The researchers’ new antenna demonstrated a drastic difference between transmission and reception capabilities, with reception efficiency from a certain direction that is hundreds of times smaller than their transmission efficiency toward the same direction.
Conventional antennas are subject to reciprocity, implying that they unavoidably transmit and receive signals with the same efficiency. This means that if a conventional antenna is a very good emitter of radio-wave signals toward a certain direction, it is also a very good receiver from the same direction. As it happens, this property is not always a beneficial feature because transmitting antennas are prone to absorb surrounding reflections or echoes that bounce back from nearby obstacles. This noise deteriorates the quality of the transmission signals.
“Our achievement is that we break the symmetry between transmission and reception signals, so we are able to prevent the antenna from having to listen to reflections and echoes that affect the source,” Alù said. “We show that it is possible to efficiently overcome these constraints using temporally modulated traveling-wave antennas.”
In the team’s experiments, the researchers fed the antenna with two signals simultaneously: the radio-frequency signal that they want to transmit or receive, and a weak low-frequency modulation signal that slowly changes the properties of the antenna as the radio-frequency signal travels along it. This modulation breaks the inherent symmetry of the antenna in transmission and reception, overcoming the reciprocity constraints.
Presently in the telecommunications field, magnet-based isolators are commonly used as part of antenna systems to prevent received signals from traveling into the transmission amplifier. The researchers believe their new antenna may be an efficient solution to significantly reduce the need of isolators and reduce the size and cost of telecommunication systems.
The researchers are now looking into how this concept may be extended to other applications such as optics.

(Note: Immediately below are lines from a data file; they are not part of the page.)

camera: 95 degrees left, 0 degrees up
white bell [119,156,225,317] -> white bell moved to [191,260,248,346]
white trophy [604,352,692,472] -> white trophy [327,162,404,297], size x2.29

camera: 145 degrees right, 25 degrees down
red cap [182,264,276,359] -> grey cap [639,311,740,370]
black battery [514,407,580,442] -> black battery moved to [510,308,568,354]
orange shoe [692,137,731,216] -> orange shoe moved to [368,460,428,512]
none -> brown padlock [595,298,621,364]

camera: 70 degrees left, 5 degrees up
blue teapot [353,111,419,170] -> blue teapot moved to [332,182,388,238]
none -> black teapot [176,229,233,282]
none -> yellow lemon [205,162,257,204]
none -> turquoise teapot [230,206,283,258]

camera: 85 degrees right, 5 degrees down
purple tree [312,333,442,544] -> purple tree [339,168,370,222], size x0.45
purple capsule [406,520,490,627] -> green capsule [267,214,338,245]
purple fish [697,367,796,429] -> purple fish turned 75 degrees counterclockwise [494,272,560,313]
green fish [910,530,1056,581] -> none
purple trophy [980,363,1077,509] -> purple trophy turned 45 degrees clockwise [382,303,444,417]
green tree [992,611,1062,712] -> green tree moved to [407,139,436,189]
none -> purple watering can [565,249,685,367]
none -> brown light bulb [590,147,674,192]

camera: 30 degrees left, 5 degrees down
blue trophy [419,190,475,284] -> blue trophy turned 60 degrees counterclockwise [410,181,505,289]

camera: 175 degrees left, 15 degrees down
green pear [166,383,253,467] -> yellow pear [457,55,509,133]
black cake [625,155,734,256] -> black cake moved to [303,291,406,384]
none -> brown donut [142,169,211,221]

They envision that by pushing these concepts to higher frequencies, it will be possible to break a similar constraint affecting energy-harvesting devices such as thermophotovoltaic cells. The researchers believe that their antenna experiment, extended to the infrared part of the spectrum, may provide a route toward more efficient energy-harvesting platforms.
This work received support from the Office of Naval Research, the National Academy of Engineering’s Frontiers of Engineering program and The Grainger Foundation.